**Exercise:** Copy, from the data below, every line that has "lines" in it.

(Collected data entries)
══════════════════════════════
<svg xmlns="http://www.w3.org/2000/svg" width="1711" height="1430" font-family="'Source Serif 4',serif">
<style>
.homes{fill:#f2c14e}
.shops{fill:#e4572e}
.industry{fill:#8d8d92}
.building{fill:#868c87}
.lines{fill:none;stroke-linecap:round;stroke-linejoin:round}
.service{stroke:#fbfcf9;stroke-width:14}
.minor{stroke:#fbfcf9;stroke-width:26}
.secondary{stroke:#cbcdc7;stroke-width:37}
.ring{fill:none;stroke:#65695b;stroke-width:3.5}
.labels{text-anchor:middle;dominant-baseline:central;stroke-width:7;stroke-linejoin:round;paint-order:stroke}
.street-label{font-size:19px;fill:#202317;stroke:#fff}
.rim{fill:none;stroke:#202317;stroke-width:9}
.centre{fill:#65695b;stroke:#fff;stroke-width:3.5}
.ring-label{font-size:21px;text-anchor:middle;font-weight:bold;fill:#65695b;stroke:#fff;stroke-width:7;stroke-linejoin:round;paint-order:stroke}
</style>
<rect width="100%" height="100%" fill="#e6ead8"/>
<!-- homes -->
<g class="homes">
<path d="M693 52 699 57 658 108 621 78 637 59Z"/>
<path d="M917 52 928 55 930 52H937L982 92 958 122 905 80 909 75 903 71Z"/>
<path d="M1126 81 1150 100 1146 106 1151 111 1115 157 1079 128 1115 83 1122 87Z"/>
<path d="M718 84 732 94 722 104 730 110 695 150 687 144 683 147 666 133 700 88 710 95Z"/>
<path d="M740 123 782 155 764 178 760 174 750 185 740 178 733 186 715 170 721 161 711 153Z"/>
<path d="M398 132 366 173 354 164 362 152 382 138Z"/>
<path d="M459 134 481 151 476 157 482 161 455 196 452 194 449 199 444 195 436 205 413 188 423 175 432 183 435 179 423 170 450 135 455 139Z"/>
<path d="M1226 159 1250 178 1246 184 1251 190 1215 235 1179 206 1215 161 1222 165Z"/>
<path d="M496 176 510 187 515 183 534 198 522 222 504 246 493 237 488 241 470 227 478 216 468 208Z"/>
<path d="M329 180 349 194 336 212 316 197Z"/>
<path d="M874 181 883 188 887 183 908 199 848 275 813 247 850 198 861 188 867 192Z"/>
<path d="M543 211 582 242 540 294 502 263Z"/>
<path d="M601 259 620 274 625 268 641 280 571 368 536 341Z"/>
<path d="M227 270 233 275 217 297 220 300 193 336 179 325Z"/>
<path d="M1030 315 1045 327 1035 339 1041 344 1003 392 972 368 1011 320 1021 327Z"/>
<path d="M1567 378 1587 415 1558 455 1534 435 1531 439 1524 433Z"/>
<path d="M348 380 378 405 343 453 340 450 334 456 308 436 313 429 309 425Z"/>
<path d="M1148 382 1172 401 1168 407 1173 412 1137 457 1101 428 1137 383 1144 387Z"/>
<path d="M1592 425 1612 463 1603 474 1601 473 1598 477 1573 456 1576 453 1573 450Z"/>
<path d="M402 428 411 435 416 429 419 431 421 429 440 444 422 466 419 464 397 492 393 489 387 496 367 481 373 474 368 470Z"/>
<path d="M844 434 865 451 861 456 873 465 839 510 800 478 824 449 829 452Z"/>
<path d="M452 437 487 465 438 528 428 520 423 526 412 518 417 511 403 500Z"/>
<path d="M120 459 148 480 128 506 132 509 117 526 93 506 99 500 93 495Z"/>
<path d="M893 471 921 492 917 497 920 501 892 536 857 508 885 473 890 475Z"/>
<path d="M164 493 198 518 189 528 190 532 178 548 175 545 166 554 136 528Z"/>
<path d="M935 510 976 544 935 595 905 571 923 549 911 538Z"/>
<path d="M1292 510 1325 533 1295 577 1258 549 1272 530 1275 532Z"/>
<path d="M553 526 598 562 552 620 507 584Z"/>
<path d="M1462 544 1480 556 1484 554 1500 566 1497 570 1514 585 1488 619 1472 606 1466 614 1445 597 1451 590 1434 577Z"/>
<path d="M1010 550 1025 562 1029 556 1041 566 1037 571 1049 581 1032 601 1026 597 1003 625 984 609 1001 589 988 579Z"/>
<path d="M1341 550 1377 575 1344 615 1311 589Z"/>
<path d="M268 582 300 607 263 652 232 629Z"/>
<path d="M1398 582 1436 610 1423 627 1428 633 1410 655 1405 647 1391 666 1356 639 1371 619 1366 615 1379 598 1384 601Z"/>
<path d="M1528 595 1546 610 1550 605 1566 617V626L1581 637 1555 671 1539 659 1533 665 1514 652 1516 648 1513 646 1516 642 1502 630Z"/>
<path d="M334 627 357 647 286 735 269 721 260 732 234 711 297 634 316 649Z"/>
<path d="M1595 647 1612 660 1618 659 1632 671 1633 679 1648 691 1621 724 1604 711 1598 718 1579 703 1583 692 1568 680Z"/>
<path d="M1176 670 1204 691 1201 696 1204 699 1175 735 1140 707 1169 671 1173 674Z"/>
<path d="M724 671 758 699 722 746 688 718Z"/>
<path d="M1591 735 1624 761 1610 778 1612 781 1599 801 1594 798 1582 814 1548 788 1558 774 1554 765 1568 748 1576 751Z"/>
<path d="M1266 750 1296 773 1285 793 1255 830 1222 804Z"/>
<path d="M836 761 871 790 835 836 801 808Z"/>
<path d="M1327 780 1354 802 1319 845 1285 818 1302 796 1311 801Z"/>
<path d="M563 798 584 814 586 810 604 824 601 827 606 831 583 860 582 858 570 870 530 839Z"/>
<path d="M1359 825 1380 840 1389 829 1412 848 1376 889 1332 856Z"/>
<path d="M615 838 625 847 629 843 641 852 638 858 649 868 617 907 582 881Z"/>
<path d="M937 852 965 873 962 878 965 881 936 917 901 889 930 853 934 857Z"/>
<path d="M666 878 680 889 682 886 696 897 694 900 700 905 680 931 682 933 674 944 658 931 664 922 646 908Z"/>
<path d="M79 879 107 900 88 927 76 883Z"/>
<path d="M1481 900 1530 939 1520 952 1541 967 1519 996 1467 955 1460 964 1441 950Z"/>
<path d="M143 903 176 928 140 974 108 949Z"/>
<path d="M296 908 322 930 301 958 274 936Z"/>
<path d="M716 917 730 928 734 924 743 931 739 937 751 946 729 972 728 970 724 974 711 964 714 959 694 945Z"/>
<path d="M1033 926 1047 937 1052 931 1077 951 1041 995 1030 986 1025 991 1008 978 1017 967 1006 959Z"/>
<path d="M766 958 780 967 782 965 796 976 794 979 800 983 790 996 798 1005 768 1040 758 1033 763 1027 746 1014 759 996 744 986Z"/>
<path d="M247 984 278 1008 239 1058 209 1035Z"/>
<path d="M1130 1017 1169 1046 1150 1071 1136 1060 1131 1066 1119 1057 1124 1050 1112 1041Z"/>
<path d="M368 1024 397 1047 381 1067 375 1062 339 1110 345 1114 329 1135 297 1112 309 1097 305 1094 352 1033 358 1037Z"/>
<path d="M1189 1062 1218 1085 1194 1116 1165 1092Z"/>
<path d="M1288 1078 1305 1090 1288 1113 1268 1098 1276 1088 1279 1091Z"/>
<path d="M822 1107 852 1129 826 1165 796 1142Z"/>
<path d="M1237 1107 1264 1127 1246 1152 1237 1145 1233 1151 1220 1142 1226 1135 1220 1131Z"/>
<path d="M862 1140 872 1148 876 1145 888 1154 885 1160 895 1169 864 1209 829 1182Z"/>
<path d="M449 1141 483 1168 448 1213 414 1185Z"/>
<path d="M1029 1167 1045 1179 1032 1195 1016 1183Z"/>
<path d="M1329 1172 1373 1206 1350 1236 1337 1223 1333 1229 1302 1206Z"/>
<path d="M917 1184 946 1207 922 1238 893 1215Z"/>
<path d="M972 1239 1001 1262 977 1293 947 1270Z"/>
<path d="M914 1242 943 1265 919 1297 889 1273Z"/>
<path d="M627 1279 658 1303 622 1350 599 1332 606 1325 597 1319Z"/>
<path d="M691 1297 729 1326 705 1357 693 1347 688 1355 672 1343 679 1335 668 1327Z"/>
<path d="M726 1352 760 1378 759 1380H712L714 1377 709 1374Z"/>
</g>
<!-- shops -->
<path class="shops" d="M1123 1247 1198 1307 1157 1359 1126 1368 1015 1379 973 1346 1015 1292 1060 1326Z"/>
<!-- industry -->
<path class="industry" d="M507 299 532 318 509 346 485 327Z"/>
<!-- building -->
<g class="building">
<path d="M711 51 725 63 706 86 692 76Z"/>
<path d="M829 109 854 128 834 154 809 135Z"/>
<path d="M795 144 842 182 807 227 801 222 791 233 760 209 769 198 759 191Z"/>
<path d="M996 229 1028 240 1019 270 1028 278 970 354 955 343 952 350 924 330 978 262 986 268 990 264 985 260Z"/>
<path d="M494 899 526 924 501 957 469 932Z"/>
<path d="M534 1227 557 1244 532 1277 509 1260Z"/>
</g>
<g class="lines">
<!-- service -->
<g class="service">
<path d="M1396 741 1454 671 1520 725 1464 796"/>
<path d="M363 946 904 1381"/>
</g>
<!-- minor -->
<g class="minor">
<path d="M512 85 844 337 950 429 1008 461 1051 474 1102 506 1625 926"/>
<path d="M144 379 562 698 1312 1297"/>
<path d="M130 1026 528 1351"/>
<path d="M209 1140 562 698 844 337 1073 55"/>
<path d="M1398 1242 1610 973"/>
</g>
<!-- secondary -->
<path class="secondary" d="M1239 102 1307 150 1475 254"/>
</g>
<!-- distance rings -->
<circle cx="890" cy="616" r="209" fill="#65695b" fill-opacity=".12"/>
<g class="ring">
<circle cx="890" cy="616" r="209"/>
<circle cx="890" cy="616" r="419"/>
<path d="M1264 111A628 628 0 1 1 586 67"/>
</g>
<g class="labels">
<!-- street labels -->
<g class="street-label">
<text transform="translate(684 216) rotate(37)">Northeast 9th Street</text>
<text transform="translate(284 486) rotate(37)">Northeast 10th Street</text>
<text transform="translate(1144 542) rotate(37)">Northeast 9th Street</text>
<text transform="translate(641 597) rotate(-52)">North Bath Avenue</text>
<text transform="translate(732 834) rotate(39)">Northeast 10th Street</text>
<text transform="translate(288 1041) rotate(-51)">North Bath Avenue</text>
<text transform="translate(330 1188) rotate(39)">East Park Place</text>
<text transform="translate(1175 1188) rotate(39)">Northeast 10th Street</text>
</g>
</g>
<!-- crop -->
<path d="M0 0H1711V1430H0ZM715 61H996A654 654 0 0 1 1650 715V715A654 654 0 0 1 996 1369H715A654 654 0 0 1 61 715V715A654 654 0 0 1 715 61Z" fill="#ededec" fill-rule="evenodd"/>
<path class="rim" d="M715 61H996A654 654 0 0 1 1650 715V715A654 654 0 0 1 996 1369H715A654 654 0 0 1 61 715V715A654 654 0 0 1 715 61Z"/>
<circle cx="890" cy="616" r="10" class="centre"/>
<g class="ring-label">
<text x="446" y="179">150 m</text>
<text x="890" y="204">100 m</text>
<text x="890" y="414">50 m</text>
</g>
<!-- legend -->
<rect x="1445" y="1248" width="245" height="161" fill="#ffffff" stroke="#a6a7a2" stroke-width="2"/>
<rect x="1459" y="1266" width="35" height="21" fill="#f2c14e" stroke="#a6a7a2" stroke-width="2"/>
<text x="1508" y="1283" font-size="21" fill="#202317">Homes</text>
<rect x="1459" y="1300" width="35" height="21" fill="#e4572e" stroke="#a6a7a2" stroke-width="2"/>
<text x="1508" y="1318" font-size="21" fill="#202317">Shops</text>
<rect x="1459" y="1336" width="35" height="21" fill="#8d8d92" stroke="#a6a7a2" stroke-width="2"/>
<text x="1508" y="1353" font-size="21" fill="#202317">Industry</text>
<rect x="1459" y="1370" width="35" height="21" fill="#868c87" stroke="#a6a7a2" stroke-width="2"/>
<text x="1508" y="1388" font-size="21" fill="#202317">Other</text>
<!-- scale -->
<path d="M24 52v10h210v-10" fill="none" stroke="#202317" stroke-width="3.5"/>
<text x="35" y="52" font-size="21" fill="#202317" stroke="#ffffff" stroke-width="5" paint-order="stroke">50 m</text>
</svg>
══════════════════════════════
**The answer:**
.lines{fill:none;stroke-linecap:round;stroke-linejoin:round}
<g class="lines">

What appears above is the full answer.